BEGIN PROVIDED PASSAGE
Edit model card

The Data Science Coder

Data Science coder is a group of fine tuned models designed to help with coding for data science applications. It comes in 2 variants: 1.3b and 6.7b. Models are fine tuned from DeepSeek Coder instruct versions. Fine tuning was performed on the ed001/ds-coder-instruct-v1 dataset which is constructed by filtering publicly available datasets on HuggingFace.

Usage

from transformers import AutoTokenizer, AutoModelForCausalLM, pipeline

def build_instruction_prompt(instruction):
    return '''
    You are the Data Science Coder, a helpful AI assistant created by a man named Ed.
    You help people with data science coding and you answer questions about data science in a helpful manner.
END PROVIDED PASSAGE
BEGIN DATA FOR REVIEW
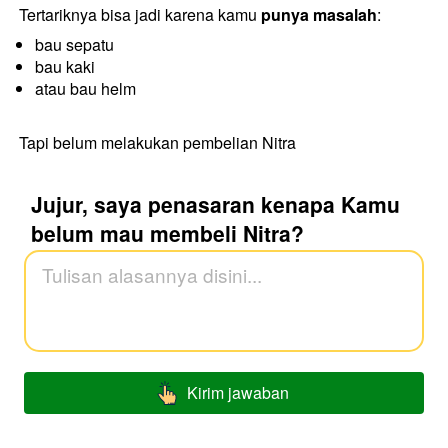
Tertariknya bisa jadi karena kamu 
punya masalah
:
bau sepatu
bau kaki
atau bau helm
Tapi belum melakukan pembelian Nitra
Jujur, saya penasaran kenapa Kamu
belum mau membeli Nitra?
Kirim jawaban
`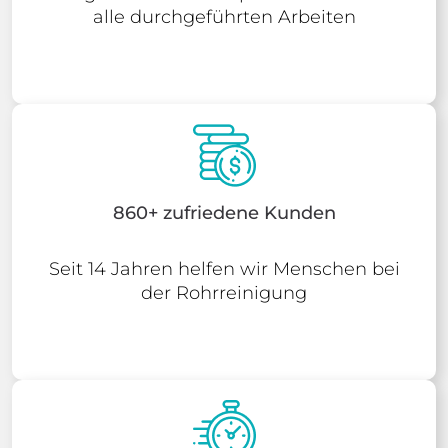
alle durchgeführten Arbeiten
860+ zufriedene Kunden
Seit 14 Jahren helfen wir Menschen bei
der Rohrreinigung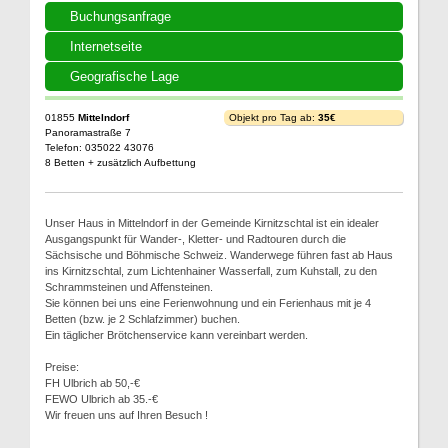
Buchungsanfrage
Internetseite
Geografische Lage
01855
Mittelndorf
Objekt pro Tag ab:
35€
Panoramastraße 7
Telefon: 035022 43076
8 Betten + zusätzlich Aufbettung
Unser Haus in Mittelndorf in der Gemeinde Kirnitzschtal ist ein idealer
Ausgangspunkt für Wander-, Kletter- und Radtouren durch die
Sächsische und Böhmische Schweiz. Wanderwege führen fast ab Haus
ins Kirnitzschtal, zum Lichtenhainer Wasserfall, zum Kuhstall, zu den
Schrammsteinen und Affensteinen.
Sie können bei uns eine Ferienwohnung und ein Ferienhaus mit je 4
Betten (bzw. je 2 Schlafzimmer) buchen.
Ein täglicher Brötchenservice kann vereinbart werden.
Preise:
FH Ulbrich ab 50,-€
FEWO Ulbrich ab 35.-€
Wir freuen uns auf Ihren Besuch !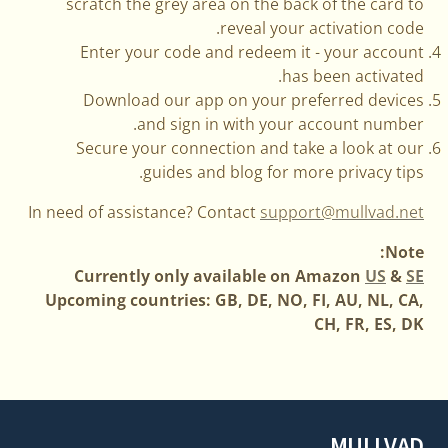
scratch the grey area on the back of the card to
reveal your activation code.
Enter your code and redeem it - your account
has been activated.
Download our app on your preferred devices
and sign in with your account number.
Secure your connection and take a look at our
guides and blog for more privacy tips.
In need of assistance? Contact
support@mullvad.net
Note:
Currently only available on Amazon
US
&
SE
Upcoming countries: GB, DE, NO, FI, AU, NL, CA,
CH, FR, ES, DK
MULLVAD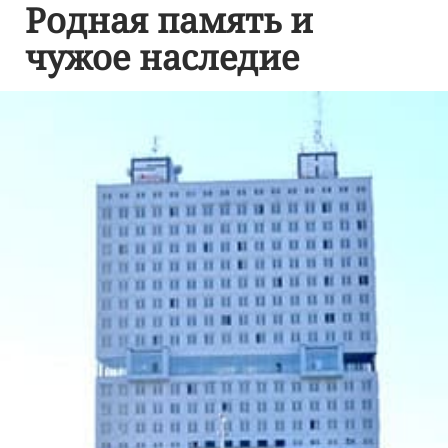
Родная память и
чужое наследие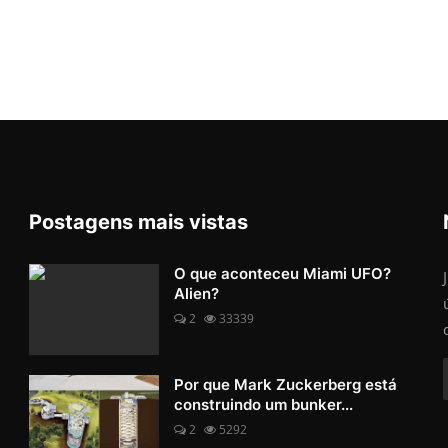
Postagens mais vistas
O que aconteceu Miami UFO?
Alien?
2
33339
Por que Mark Zuckerberg está
construindo um bunker...
2
5292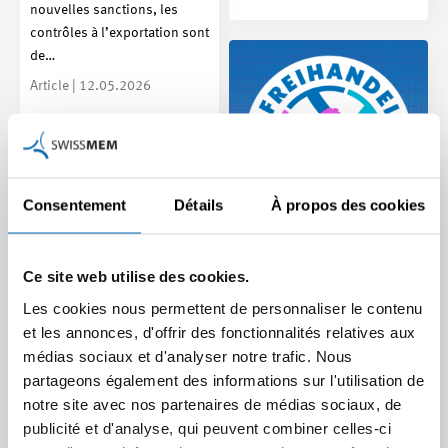
nouvelles sanctions, les
contrôles à l’exportation sont
de…
Article | 12.05.2026
Consentement
Détails
À propos des cookies
Nouvelle campagne sur
Ce site web utilise des cookies.
le libre-échange : Rendre
Les cookies nous permettent de personnaliser le contenu
le monde meilleur
et les annonces, d'offrir des fonctionnalités relatives aux
Dans sa nouvelle campagne,
médias sociaux et d'analyser notre trafic. Nous
Convention PEM :
Swissmem souligne
partageons également des informations sur l'utilisation de
nouvelles règles
pourquoi le libre-échange est
notre site avec nos partenaires de médias sociaux, de
d’origine à partir de
important et contribue à…
publicité et d'analyse, qui peuvent combiner celles-ci
2026
Article | 28.04.2026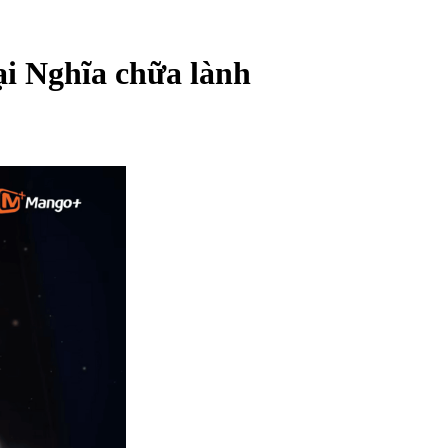
ại Nghĩa chữa lành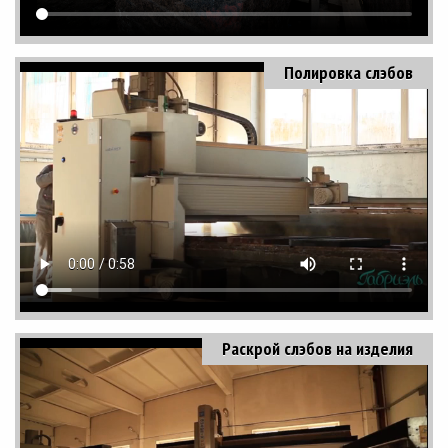
Полировка слэбов
Раскрой слэбов на изделия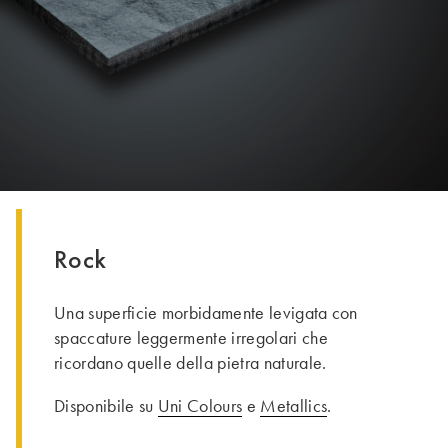
Rock
Una superficie morbidamente levigata con
spaccature leggermente irregolari che
ricordano quelle della pietra naturale.
Disponibile su
Uni Colours
e
Metallics
.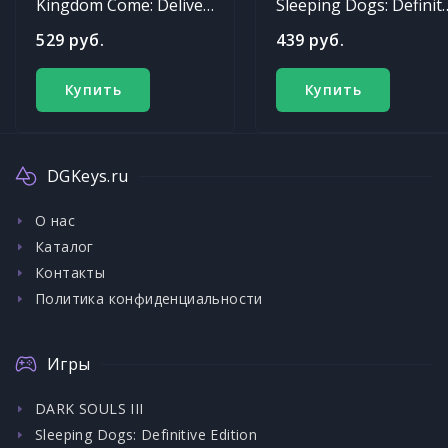
Kingdom Come: Deliverance
Sleeping Dogs: Def
529 руб.
439 руб.
Купить
Купить
DGKeys.ru
О нас
Каталог
Контакты
Политика конфиденциальности
Игры
DARK SOULS III
Sleeping Dogs: Definitive Edition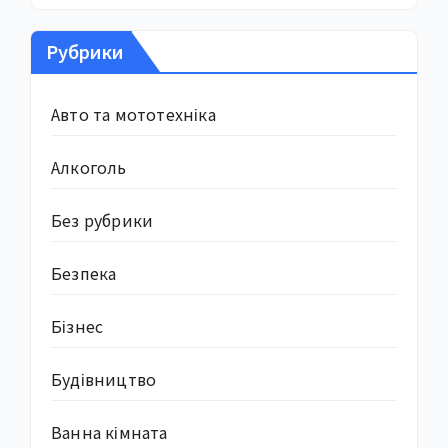
Рубрики
Авто та мототехніка
Алкоголь
Без рубрики
Безпека
Бізнес
Будівництво
Ванна кімната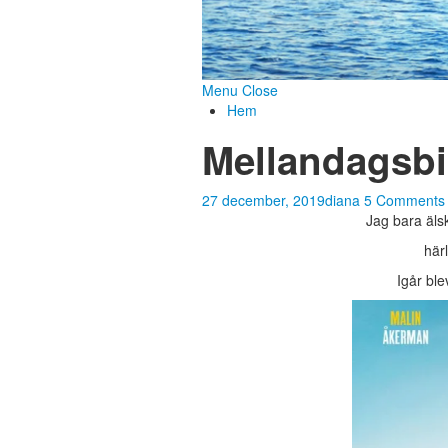
Menu
Close
Hem
Mellandagsb
27 december, 2019
diana
5 Comments
Jag bara äls
här
Igår bl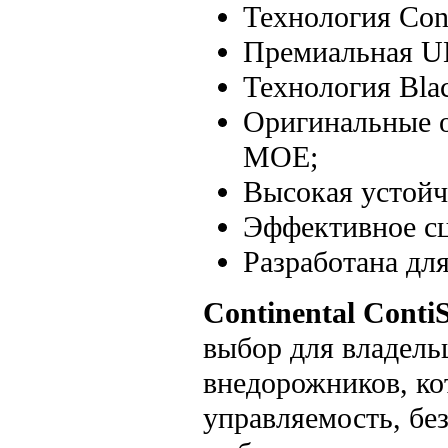
Технология Cont
Премиальная U
Технология Bla
Оригинальные 
MOE;
Высокая устойч
Эффективное сц
Разработана дл
Continental Conti
выбор для владель
внедорожников, к
управляемость, бе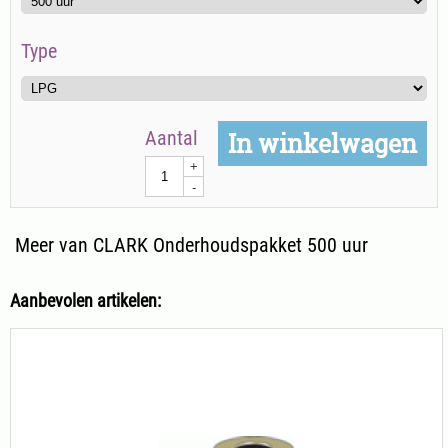
Type
Aantal
In winkelwagen
+
-
Meer van CLARK Onderhoudspakket 500 uur
Aanbevolen artikelen: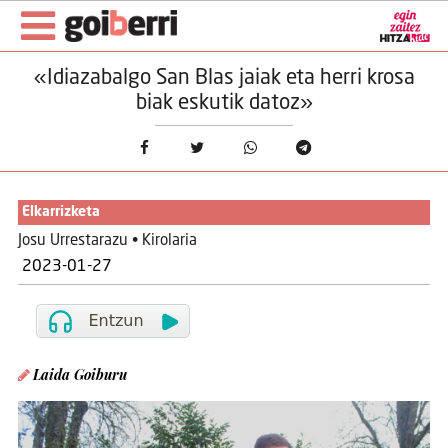
«Idiazabalgo San Blas jaiak eta herri krosa
biak eskutik datoz»
Elkarrizketa
Josu Urrestarazu • Kirolaria
2023-01-27
Laida Goiburu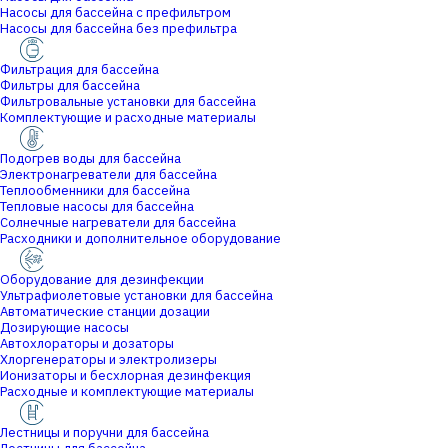
Насосы для бассейна с префильтром
Насосы для бассейна без префильтра
Фильтрация для бассейна
Фильтры для бассейна
Фильтровальные установки для бассейна
Комплектующие и расходные материалы
Подогрев воды для бассейна
Электронагреватели для бассейна
Теплообменники для бассейна
Тепловые насосы для бассейна
Солнечные нагреватели для бассейна
Расходники и дополнительное оборудование
Оборудование для дезинфекции
Ультрафиолетовые установки для бассейна
Автоматические станции дозации
Дозирующие насосы
Автохлораторы и дозаторы
Хлоргенераторы и электролизеры
Ионизаторы и бесхлорная дезинфекция
Расходные и комплектующие материалы
Лестницы и поручни для бассейна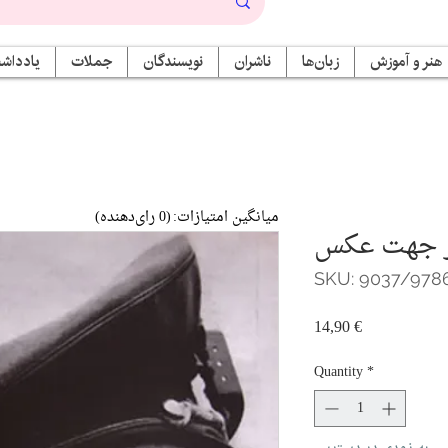
هنر و آموزش
زبان‌ها
ناشران
نویسندگان
جملات
یادداشت
میانگین امتیازات:
(0 رای‌دهنده)
 جهت عکس
SKU: 9037/978
Price
14,90 €
Quantity
*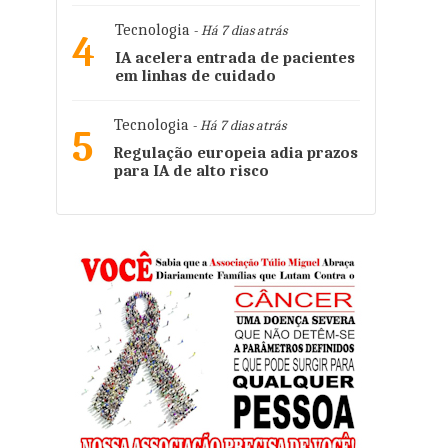
Tecnologia
- Há 7 dias atrás
4
IA acelera entrada de pacientes
em linhas de cuidado
Tecnologia
- Há 7 dias atrás
5
Regulação europeia adia prazos
para IA de alto risco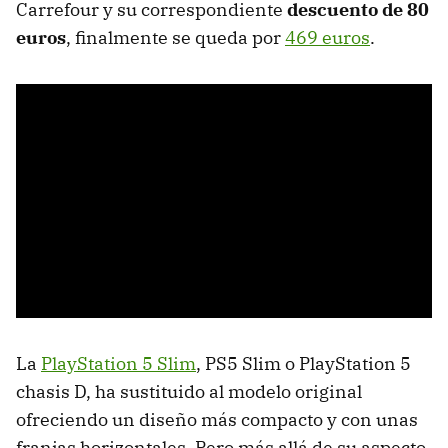
Carrefour y su correspondiente
descuento de 80
euros
, finalmente se queda por
469 euros
.
La
PlayStation 5 Slim
, PS5 Slim o PlayStation 5
chasis D, ha sustituido al modelo original
ofreciendo un diseño más compacto y con unas
franjas horizontales. Pero más allá de su aspecto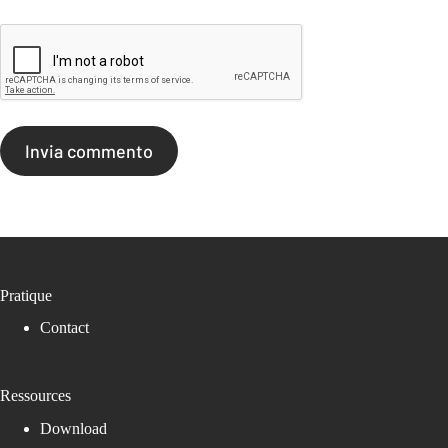
Invia commento
Pratique
Contact
Ressources
Download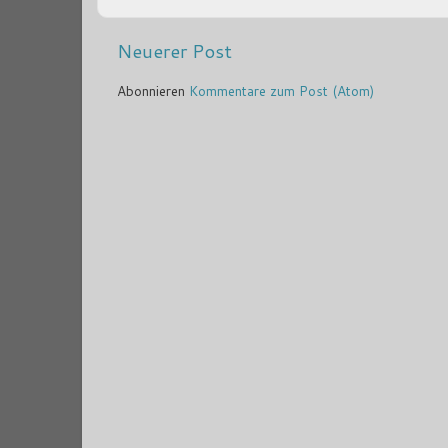
Neuerer Post
Abonnieren
Kommentare zum Post (Atom)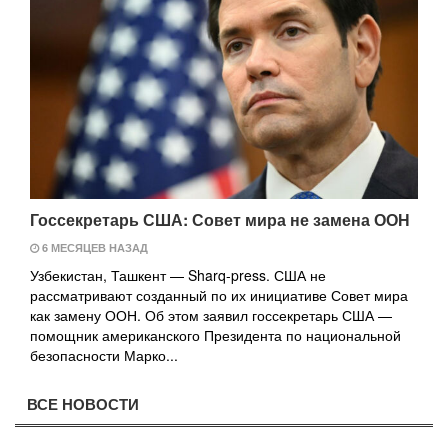
Госсекретарь США: Совет мира не замена ООН
6 МЕСЯЦЕВ НАЗАД
Узбекистан, Ташкент — Sharq-press. США не
рассматривают созданный по их инициативе Совет мира
как замену ООН. Об этом заявил госсекретарь США —
помощник американского Президента по национальной
безопасности Марко...
ВСЕ НОВОСТИ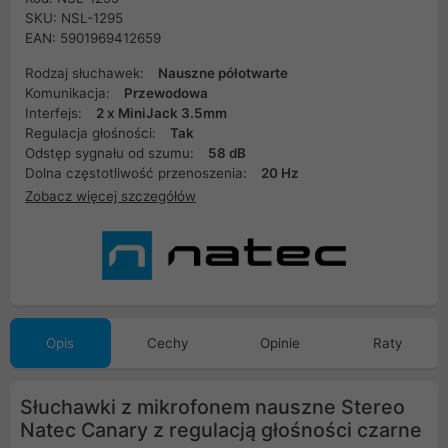
SKU: NSL-1295
EAN: 5901969412659
Rodzaj słuchawek:
Nauszne półotwarte
Komunikacja:
Przewodowa
Interfejs:
2 x MiniJack 3.5mm
Regulacja głośności:
Tak
Odstęp sygnału od szumu:
58 dB
Dolna częstotliwość przenoszenia:
20 Hz
Zobacz więcej szczegółów
Opis
Cechy
Opinie
Raty
Słuchawki z mikrofonem nauszne Stereo
Natec Canary z regulacją głośności czarne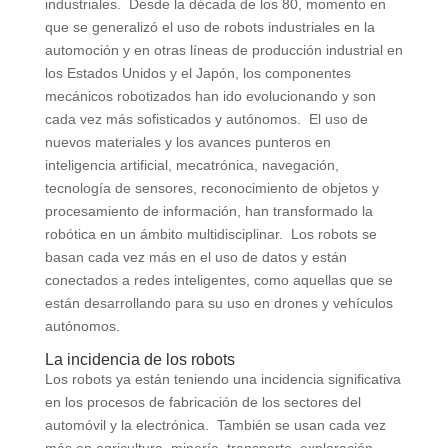
industriales. Desde la década de los 80, momento en
que se generalizó el uso de robots industriales en la
automoción y en otras líneas de producción industrial en
los Estados Unidos y el Japón, los componentes
mecánicos robotizados han ido evolucionando y son
cada vez más sofisticados y autónomos. El uso de
nuevos materiales y los avances punteros en
inteligencia artificial, mecatrónica, navegación,
tecnología de sensores, reconocimiento de objetos y
procesamiento de información, han transformado la
robótica en un ámbito multidisciplinar. Los robots se
basan cada vez más en el uso de datos y están
conectados a redes inteligentes, como aquellas que se
están desarrollando para su uso en drones y vehículos
autónomos.
La incidencia de los robots
Los robots ya están teniendo una incidencia significativa
en los procesos de fabricación de los sectores del
automóvil y la electrónica. También se usan cada vez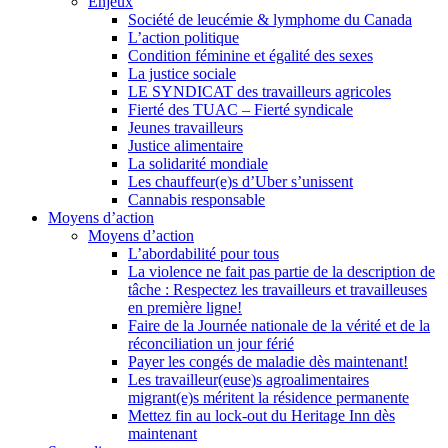
Enjeux
Société de leucémie & lymphome du Canada
L’action politique
Condition féminine et égalité des sexes
La justice sociale
LE SYNDICAT des travailleurs agricoles
Fierté des TUAC – Fierté syndicale
Jeunes travailleurs
Justice alimentaire
La solidarité mondiale
Les chauffeur(e)s d’Uber s’unissent
Cannabis responsable
Moyens d’action
Moyens d’action
L’abordabilité pour tous
La violence ne fait pas partie de la description de
tâche : Respectez les travailleurs et travailleuses
en première ligne!
Faire de la Journée nationale de la vérité et de la
réconciliation un jour férié
Payer les congés de maladie dès maintenant!
Les travailleur(euse)s agroalimentaires
migrant(e)s méritent la résidence permanente
Mettez fin au lock-out du Heritage Inn dès
maintenant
END DATA FOR REVIEW
▸ TO DO
(1) According to the model card, which models were the Data Science Coder models fine tuned from?
(2) Please reproduce the part of the model card between "Data Science coder is" and "a helpful manner.", inclusive.

▸ SOLUTIONS TO THE EXERCISE
(1) DeepSeek Coder instruct versions.

(2)
Data Science coder is a group of fine tuned models designed to help with coding for data science applications. It comes in 2 variants: 1.3b and 6.7b. Models are fine tuned from DeepSeek Coder instruct versions. Fine tuning was performed on the ed001/ds-coder-instruct-v1 dataset which is constructed by filtering publicly available datasets on HuggingFace.

Usage

from transformers import AutoTokenizer, AutoModelForCausalLM, pipeline

def build_instruction_prompt(instruction):
    return '''
    You are the Data Science Coder, a helpful AI assistant created by a man named Ed.
    You help people with data science coding and you answer questions about data science in a helpful manner.